**Job item**
A copy is needed of each line in the records that has the word "Sing".

Material provided Start Marker

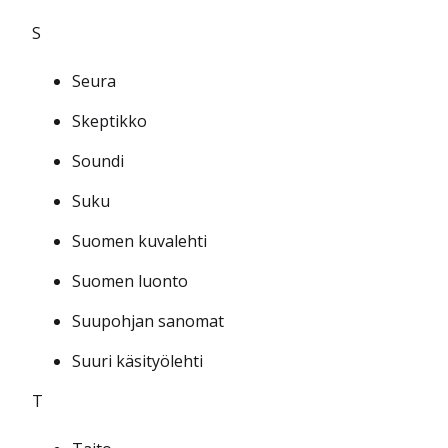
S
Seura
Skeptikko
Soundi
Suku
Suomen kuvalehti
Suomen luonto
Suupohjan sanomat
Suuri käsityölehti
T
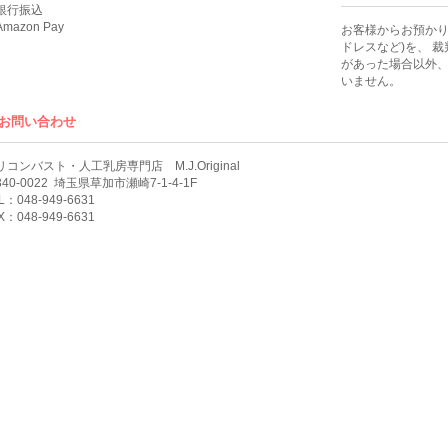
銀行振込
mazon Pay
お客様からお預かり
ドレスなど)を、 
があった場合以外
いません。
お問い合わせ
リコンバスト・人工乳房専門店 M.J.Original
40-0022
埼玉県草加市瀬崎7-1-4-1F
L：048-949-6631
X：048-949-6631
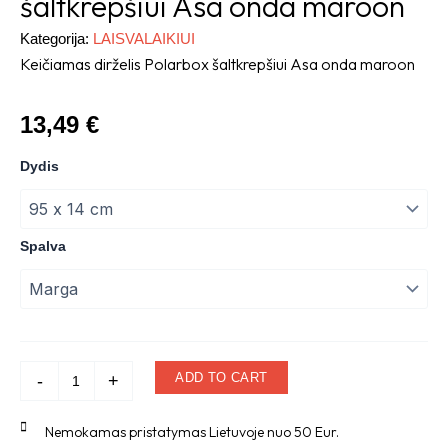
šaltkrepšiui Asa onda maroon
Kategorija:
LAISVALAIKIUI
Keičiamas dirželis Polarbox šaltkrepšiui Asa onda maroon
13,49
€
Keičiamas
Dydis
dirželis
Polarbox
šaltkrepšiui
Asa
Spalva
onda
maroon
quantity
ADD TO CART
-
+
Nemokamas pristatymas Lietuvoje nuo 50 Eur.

Material provided End Marker
Material provided Start Marker

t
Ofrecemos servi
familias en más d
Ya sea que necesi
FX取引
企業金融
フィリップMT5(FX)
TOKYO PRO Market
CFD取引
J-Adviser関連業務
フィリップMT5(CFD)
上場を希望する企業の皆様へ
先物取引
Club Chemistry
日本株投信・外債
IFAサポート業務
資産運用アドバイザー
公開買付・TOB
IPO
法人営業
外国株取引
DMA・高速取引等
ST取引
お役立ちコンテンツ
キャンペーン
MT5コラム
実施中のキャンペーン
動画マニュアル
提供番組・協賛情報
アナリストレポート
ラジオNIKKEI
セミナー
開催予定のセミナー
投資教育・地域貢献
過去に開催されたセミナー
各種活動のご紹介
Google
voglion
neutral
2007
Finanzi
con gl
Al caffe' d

Material provided End Marker
Material provided Start Marker

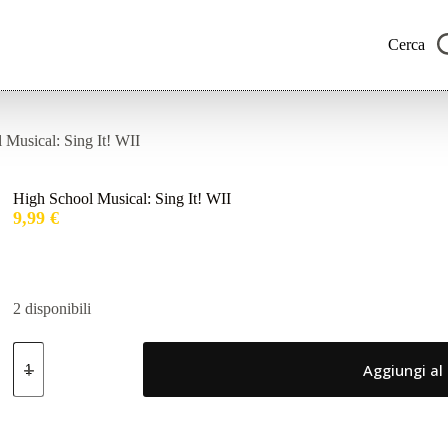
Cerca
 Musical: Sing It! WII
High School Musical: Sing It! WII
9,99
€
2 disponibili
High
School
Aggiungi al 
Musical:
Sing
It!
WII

Material provided End Marker

**Solution to this task**
 Musical: Sing It! WII
High School Musical: Sing It! WII
Sing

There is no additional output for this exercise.